A typical convention, marathon, conference, wedding reception, large party, horse show, festival, or trade show produces huge amounts of trash. With careful event planning, the amount of trash generated can be dramatically reduced. This helps save resources and reduces cleanup time. Zero-waste events redirect organic matter into composting programs and move plastic, metal, glass and cardboard into recycling programs.
Event planners can do the math. Typically, it’s less expensive to prevent waste and separate out useful materials than it is to haul everything to a landfill or incinerator. “Greening” an event is also good public relations. And it’s inherently better for the environment. The topic of the event makes no difference: a conference for organic growers and oil executives’ convention should all go green.

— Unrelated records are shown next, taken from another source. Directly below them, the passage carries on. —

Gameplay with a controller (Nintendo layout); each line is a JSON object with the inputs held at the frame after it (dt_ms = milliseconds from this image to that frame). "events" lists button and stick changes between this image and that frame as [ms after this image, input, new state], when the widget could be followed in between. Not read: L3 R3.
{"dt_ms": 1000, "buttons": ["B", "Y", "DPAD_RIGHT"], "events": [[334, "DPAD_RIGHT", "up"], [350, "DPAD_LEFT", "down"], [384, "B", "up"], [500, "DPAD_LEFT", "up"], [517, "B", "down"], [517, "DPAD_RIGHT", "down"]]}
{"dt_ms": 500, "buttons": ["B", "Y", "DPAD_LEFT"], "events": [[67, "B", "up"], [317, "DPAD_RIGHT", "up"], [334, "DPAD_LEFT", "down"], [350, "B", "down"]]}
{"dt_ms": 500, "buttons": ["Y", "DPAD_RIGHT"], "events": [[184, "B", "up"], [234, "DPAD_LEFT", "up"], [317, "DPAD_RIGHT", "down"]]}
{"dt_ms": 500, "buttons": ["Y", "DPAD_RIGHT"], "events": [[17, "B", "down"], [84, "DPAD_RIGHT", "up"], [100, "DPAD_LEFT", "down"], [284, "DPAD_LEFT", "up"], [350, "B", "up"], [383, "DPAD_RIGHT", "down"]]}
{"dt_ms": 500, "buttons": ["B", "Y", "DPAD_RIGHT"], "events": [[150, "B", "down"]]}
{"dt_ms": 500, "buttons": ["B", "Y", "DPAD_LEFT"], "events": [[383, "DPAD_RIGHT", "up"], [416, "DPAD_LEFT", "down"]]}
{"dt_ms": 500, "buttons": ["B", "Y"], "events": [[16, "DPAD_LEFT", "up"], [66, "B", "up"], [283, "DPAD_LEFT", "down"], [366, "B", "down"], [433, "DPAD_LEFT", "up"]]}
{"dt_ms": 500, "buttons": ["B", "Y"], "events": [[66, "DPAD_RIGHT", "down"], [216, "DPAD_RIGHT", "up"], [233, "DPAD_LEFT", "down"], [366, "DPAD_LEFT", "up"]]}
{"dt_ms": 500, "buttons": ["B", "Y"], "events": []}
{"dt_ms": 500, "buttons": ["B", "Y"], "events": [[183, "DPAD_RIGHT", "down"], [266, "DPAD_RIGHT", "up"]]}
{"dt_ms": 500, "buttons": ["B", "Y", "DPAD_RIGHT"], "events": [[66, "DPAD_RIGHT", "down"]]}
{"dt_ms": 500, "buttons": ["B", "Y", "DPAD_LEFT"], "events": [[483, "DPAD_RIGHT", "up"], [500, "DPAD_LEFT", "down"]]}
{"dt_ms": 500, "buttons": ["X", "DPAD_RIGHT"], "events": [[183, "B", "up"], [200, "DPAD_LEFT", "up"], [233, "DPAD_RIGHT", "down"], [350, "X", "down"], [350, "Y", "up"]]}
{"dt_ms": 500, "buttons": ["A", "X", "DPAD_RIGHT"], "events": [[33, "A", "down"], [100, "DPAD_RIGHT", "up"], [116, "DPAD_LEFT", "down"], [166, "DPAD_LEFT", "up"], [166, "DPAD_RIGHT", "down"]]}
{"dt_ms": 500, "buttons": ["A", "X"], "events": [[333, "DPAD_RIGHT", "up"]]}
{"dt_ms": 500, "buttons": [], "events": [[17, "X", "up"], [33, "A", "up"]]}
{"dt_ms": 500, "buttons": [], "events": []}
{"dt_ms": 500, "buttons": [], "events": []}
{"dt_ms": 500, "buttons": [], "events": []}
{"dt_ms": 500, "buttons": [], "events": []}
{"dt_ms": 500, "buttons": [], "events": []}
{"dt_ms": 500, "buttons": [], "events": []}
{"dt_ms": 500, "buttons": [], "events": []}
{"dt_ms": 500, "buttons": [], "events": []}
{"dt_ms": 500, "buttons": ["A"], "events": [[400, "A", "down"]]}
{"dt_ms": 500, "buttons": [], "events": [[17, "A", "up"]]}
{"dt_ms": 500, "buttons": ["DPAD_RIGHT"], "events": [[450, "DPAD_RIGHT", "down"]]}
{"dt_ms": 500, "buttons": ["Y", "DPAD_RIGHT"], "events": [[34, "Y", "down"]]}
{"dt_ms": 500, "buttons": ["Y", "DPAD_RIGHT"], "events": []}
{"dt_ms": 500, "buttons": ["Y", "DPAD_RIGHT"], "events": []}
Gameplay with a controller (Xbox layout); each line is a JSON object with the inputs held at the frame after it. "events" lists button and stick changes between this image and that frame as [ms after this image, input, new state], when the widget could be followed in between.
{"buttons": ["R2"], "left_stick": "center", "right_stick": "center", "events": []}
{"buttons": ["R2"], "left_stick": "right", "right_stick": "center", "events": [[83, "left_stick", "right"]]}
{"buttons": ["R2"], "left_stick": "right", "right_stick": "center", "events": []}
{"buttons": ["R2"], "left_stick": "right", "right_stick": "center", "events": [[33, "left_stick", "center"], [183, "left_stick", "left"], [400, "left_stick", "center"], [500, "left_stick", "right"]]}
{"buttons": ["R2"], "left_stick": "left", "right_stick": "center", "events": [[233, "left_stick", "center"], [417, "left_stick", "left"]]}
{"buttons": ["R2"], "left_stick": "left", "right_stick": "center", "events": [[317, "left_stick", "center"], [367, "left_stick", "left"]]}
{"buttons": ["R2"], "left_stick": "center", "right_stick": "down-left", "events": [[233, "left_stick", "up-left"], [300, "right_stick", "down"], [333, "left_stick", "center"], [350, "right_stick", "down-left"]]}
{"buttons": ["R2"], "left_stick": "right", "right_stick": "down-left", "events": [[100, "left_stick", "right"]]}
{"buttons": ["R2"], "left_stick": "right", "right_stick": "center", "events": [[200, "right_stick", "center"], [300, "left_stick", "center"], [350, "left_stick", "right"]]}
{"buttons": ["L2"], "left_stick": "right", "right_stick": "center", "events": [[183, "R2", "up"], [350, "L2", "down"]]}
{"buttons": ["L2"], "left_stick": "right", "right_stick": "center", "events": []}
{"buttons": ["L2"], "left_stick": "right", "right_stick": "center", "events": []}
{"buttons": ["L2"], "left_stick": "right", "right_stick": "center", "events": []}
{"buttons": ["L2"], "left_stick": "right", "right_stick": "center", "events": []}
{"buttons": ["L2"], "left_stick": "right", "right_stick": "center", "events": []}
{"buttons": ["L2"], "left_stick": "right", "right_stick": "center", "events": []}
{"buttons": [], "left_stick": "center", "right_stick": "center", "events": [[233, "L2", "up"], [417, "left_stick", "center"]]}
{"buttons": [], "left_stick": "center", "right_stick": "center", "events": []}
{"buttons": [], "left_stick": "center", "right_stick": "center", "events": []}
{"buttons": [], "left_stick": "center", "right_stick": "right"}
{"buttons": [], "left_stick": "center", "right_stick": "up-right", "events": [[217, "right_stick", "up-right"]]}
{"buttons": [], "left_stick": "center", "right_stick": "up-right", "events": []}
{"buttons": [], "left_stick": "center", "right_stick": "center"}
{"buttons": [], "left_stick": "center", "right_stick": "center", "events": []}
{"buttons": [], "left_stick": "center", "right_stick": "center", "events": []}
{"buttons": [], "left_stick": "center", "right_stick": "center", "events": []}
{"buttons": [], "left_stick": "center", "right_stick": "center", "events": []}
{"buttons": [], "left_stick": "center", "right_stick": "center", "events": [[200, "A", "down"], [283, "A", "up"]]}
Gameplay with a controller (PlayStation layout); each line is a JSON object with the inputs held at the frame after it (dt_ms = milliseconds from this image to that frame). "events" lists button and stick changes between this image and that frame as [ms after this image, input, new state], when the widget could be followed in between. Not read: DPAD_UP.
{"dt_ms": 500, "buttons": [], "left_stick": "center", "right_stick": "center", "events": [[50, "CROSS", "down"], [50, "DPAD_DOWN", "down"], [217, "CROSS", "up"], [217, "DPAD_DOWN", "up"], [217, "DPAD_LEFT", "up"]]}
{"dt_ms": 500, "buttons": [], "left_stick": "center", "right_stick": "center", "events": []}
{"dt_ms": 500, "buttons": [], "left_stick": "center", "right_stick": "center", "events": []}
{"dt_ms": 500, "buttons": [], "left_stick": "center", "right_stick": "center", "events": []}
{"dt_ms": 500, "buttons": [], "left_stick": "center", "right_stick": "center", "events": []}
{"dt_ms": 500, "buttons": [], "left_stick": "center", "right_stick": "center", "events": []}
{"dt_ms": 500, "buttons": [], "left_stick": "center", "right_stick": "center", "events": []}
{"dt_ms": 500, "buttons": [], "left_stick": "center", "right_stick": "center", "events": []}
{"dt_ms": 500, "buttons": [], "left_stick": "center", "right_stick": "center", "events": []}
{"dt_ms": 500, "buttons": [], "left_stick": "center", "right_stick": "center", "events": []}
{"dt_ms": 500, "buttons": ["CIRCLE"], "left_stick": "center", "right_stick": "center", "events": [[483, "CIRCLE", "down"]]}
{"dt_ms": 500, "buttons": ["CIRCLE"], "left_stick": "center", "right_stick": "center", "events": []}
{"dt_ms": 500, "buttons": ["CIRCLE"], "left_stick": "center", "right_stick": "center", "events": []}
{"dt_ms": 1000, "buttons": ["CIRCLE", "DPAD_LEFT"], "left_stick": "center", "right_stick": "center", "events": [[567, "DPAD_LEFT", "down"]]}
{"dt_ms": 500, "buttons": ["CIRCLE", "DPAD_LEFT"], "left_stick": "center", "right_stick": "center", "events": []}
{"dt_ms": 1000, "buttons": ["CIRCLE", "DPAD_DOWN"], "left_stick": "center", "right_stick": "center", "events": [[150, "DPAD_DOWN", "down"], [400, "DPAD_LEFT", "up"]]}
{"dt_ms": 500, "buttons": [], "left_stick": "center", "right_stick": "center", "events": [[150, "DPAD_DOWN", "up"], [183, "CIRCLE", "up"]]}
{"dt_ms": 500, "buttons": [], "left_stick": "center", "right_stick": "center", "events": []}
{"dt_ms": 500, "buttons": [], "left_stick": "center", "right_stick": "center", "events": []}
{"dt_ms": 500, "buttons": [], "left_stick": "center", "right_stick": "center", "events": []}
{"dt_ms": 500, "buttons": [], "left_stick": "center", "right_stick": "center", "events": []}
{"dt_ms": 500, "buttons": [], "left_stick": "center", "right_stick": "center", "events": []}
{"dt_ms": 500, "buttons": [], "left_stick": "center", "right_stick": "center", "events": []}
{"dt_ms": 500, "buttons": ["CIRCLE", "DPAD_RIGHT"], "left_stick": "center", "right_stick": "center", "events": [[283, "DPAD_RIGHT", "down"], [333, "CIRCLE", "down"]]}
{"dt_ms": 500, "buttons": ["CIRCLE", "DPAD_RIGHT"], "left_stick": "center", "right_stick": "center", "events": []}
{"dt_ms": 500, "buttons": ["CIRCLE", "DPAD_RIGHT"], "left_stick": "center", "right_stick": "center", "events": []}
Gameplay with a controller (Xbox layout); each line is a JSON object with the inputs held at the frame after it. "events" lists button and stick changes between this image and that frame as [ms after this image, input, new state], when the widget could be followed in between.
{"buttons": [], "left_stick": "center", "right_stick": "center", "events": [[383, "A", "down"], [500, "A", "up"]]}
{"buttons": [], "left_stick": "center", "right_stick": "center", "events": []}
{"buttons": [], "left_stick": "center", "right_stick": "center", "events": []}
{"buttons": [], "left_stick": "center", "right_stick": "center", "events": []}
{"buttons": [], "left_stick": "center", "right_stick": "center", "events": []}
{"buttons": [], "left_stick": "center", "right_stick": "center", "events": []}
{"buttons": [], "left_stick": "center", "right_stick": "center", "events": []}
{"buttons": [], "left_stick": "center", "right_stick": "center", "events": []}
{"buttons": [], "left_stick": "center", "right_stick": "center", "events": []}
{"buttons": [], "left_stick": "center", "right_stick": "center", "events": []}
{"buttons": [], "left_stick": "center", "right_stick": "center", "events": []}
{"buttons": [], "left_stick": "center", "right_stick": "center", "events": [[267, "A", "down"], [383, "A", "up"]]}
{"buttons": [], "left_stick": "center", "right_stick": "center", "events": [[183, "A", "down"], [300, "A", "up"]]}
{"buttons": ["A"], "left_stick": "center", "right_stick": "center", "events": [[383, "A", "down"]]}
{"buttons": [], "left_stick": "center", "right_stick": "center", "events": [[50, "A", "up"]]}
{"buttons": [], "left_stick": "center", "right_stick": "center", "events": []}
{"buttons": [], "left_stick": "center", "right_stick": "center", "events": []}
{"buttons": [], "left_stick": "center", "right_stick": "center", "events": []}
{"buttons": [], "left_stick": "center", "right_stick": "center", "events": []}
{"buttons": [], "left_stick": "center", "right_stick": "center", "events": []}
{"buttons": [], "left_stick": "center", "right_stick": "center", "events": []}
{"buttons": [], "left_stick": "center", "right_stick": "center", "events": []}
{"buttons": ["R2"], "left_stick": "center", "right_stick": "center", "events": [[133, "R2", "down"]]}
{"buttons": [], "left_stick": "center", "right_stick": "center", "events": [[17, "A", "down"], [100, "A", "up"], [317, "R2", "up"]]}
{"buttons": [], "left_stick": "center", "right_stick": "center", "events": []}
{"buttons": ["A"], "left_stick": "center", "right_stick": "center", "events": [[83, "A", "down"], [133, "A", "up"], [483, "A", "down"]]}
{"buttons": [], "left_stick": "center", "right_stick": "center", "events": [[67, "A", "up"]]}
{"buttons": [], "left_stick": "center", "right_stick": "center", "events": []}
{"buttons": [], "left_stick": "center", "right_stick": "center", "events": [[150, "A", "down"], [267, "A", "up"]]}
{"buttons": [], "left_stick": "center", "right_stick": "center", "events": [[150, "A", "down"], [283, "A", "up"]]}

Waste reduction goes into nearly every aspect of the event.
Marketing and Publicity: Do as much online marketing and publicity as possible. Online marketing, such as emails, websites, social media and online ads, use few resources. Put paper flyers and posters in places where they will make the biggest difference. Use recycled paper and make sure your flyer is recyclable. Offer a smartphone app for your event, in lieu of a paper program.
Participant Packets: Send materials and electronic coupons via email instead of loading participants down with paper. Consider replacing goodie bags with a staffed “freebie” table. Event clothing should be made from recycled materials or organic cotton.
Signage: Design durable signs that can be re-used year after year just by changing the dates. This also saves a lot of money on annual events!
Water: No bottled water. Provide water stations with compostable cups.
Recycling: Set up easy-to-find recycling stations throughout the venue. Use clearly labeled receptacles: Compost; Recyclables; and Trash. Each receptacle should include pictures and words indicating exactly the types of material it takes. Recyclables can be sorted out later if required. Enlist a conscientious team whose only job is to help people use the receptacles correctly and get full containers removed. Eco-Cycle.org rents collapsible recycling bins with bags to catch the materials.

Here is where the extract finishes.